<< Click here to display Table of Contents >> Navigation: Utility Programs > Character Profiler:

profiling characters

Contents

How to do it

1.Choose one or more texts or a folder. You can type in a complete filename (including drive and folder), and can use wildcards such as *.txt, or you can browse to find your text or folder.

2.If you want to study one text only, just choose one text, but you may choose a whole folderful or more by using the "sub-folders too" option.

3.Press Analyse.

character_profiling

The display shows details of your selected text, and if you click the Source Text tab you can see the original text. (If you have analysed a whole set of text files the Source Text tab will show only that last one.)

Legend

code the Unicode code of

character the character

type distinguishing punctuation, digits, letters

% percentage of the total number of characters in the text(s)

freq. number of occurrences of that character

<Tab> etc. control characters indicated in red.
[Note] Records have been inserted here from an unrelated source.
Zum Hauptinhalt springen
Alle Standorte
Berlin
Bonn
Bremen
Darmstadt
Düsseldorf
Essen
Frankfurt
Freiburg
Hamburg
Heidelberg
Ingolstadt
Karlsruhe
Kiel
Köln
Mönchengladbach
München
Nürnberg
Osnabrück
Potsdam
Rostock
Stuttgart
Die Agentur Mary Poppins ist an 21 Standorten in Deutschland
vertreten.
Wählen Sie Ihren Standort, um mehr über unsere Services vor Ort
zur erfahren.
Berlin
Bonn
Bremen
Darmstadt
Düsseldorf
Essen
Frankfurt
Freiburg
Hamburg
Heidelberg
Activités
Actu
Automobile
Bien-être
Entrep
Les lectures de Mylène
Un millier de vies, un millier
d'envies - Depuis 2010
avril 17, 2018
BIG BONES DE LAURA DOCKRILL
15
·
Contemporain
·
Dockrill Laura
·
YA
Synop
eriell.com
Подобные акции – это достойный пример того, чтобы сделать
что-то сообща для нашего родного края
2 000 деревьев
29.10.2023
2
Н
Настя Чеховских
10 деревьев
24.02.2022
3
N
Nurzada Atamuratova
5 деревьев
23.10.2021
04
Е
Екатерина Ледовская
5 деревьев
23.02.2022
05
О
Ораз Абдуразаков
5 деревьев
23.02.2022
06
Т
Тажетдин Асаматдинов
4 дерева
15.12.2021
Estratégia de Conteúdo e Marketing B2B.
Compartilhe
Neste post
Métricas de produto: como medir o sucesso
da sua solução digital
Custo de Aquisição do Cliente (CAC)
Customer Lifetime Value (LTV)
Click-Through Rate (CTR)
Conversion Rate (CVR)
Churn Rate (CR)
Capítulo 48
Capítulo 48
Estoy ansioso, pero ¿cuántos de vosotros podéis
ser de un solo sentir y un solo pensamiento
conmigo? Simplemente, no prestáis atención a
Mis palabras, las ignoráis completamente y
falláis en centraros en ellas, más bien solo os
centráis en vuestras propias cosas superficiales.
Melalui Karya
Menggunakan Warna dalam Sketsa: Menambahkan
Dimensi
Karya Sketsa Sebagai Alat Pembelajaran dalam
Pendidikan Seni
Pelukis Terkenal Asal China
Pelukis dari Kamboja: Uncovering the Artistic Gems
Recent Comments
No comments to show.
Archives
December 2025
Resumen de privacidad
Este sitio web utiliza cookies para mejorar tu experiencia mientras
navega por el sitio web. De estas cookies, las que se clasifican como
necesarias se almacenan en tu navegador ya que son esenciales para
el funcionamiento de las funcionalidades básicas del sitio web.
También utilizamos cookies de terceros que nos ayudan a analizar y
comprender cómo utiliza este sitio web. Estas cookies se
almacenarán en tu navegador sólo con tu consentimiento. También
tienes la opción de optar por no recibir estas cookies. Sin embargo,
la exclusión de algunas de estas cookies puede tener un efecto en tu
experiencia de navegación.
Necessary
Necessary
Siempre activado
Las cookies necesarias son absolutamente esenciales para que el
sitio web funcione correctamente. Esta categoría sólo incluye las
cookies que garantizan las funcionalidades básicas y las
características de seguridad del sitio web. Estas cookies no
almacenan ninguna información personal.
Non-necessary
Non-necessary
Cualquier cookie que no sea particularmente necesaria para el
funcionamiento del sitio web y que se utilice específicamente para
1st Position number of each letter-character occurring in word-initial position

2nd number found in second position in any word

etc.

Note that 8th will only be able to count letter frequencies for words at least 8 letters long, while 1st or 2nd will handle nearly all words.

Sort

Click the header to sort the data:

character_profiling_sorted

The letter E (upper and lower case merged) here represents nearly ten percent of all letters, closely followed by T. If sorted by 1st position in the word, however,

character_profiling_sorted_1st

the letter E comes after T,A,I,S,O,W,C,B,P,H,M and F in frequency. Presumably the ranking of T reflects the frequency in English of the and A of a.

Copy

Copies the data to the clipboard, ready to be pasted for example into Excel.